Debugging a release-only crash is a lot of shots in the dark, hoping to catch a needle in a haystack. Your first move should be attaching the debugger and checking for error codes — sometimes you get lucky. When that's not an option, the next best thing is leaving a trail. Send output over UART or SPI at key points in your expected program flow and see where it goes silent. The last message you receive is your crash boundary. It's a slow process — you're recompiling every time you add or move an output statement — but it's non-invasive and it works on the actual release build without changing its behavior the way a debugger would.

Beyond that, external tools like oscilloscopes and logic analyzers can give you visibility into what the hardware is doing at a signal level, though setting up meaningful test points takes time of its own. On the software side, changing compiler flags and walking back optimization level by module can help you narrow down whether the issue is optimization-related at all. The honest truth is that there is no clean methodology here. You go back to the design docs, look at each individual part of the implementation, and vet them one by one. The documentation becomes your map when the debugger can't be. It comes down to staying systematic, being thorough, and accepting that the answer will show itself eventually — you just have to eliminate everything it isn't first.

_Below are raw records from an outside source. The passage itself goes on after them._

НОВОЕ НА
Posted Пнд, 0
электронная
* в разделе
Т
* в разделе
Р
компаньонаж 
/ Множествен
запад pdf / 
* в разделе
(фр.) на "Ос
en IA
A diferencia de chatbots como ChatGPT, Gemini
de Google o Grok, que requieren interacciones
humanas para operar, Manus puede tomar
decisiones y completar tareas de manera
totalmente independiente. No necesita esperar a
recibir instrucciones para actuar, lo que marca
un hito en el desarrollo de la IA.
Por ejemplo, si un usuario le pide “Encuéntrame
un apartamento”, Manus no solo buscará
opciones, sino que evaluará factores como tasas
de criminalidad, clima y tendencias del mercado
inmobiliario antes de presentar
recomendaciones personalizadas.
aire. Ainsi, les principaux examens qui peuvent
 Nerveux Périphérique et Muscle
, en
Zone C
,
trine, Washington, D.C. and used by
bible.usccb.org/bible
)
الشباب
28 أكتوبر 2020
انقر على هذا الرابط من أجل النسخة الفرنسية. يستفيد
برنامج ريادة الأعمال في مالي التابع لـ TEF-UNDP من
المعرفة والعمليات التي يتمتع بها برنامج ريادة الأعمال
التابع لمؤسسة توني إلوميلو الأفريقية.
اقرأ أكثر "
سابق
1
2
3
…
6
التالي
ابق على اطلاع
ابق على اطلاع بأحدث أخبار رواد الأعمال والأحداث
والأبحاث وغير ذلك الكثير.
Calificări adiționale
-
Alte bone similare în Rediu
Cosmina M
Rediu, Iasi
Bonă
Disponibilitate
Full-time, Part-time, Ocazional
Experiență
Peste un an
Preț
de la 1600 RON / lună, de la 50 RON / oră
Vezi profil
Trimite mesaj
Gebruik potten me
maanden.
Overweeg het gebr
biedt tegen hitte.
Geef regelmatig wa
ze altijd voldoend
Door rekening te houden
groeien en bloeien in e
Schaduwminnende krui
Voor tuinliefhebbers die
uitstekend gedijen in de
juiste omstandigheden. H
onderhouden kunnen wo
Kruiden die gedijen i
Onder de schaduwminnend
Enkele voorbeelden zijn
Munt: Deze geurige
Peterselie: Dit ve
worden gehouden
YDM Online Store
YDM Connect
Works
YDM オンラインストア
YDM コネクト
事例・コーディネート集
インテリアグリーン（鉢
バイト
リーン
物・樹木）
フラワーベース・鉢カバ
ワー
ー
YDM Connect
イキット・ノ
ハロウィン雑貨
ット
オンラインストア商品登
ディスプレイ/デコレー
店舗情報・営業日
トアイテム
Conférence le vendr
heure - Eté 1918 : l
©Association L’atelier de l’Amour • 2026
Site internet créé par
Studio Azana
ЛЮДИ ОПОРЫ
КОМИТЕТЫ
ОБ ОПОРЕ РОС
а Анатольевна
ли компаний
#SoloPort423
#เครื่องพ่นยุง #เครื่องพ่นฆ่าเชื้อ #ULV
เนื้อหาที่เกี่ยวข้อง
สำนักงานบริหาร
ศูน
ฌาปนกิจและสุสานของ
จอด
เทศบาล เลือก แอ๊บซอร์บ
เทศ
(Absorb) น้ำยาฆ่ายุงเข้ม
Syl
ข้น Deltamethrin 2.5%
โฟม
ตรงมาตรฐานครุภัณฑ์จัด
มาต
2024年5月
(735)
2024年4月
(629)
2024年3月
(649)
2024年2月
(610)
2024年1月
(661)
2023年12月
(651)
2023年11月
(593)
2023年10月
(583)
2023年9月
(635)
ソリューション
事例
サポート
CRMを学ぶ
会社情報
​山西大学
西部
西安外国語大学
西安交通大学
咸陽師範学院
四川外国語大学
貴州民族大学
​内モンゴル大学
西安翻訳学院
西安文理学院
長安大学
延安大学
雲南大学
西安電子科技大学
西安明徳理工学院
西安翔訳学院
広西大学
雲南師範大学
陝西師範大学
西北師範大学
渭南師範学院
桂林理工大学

Why It's Worth Understanding

Microcontroller and SoC architecture is so incredibly complex that you never know what you might run into. Despite decades of development and accumulated knowledge, we still can't say with certainty whether a design will work until you go from silicon to system and see it for yourself. It's not until you go through something like this that you start paying closer attention to every detail — the kind of attention that doesn't come from reading about it. You could go through hell and back only to find that the culprit the whole time was a missing volatile keyword, a misread datasheet footnote, or some minute detail you didn't think mattered. That's embedded systems. And that's exactly why it's worth understanding.